Significant improvements have been made in the neurologic management of aSAH in the past decade. Although the prognosis of aSAH has been significantly improved compared with what was 20 years ago, its 3-month death rate could still be as high as 30% [25]. To further improve the treatment results of aSAH patients, minimizing the non-neurologic complications associated with the high morbidity and mortality has become the focus of research [18, 37]. Our data showed that although not statistically significant, the 28-day mortality rate of patients with AKI tends to be higher than that of patients without AKI. Zacharia et al [43] reported that aSAH patients with renal failure had a 2-fold higher risk of 3-month poor outcome and significant increased risk of death. Therefore, if early prognosis of the risk of AKI could be achieved, optimized care and improved allocation of healthcare resources might be facilitated.

In the management of intracranial hypertension, hyperosmolar therapy with mannitol and hypertonic saline has been the cornerstone [19]. Research has shown that hyperosmolar therapy is a dangerous trigger of AKI [35], but in this study, mannitol had been used for almost all patients. Although it has been reported that contrast-induced nephropathy could be found in 3–8% of aSAH patients [5, 7, 39], the rate of exposure to intravenous contrast agents (CTA, MRA, and DSA) was also not different between the AKI and non-AKI groups in our patient population. Almost all patients had CTA, MRA, or DSA examination on the day of admission for diagnosis of the aneurysm and a comprehensive pre-surgery assessment. Moreover, the overall increased awareness of the risks of contrast exposures may be a contributing factor for clinical management.

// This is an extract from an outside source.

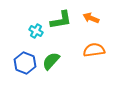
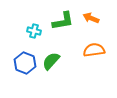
green L-shape: moved 2 px right, 1 px down
cyan cross: moved 2 px left; rotated 16 degrees counterclockwise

There were still a number of limitations of this study. First, as a single-center observational study, the inherent limitations of analyzing it apply here. Future studies are expected to shed more light on the potential biomarker AKI. Second, the number of consecutive patients with SAH included in this study was not large enough, which makes statistical comparison difficult. Thus, data collected and results summarized should be analyzed carefully. Additional studies are needed to investigate the pathophysiologic processes and interventions to prevent the development of AKI following SAH. We anticipate future studies about this important non-neurologic complication following SAH.

Conclusions

The incidence rate of AKI was nearly 10% in aSAH patients included in this study. Delayed cerebral ischemia occurrence rate and mortality of patients with AKI tend to be higher than those of patients without in this cohort; however, they were not significantly different. Both elevated baseline serum hs-CRP level and antibiotic therapy used were significant factors independently associated with AKI following aSAH. Serum hs-CRP level at admission might be helpful as a predictor for the development of AKI. Further research is needed to determine whether changes in serum hs-CRP levels over time are related to the onset of AKI.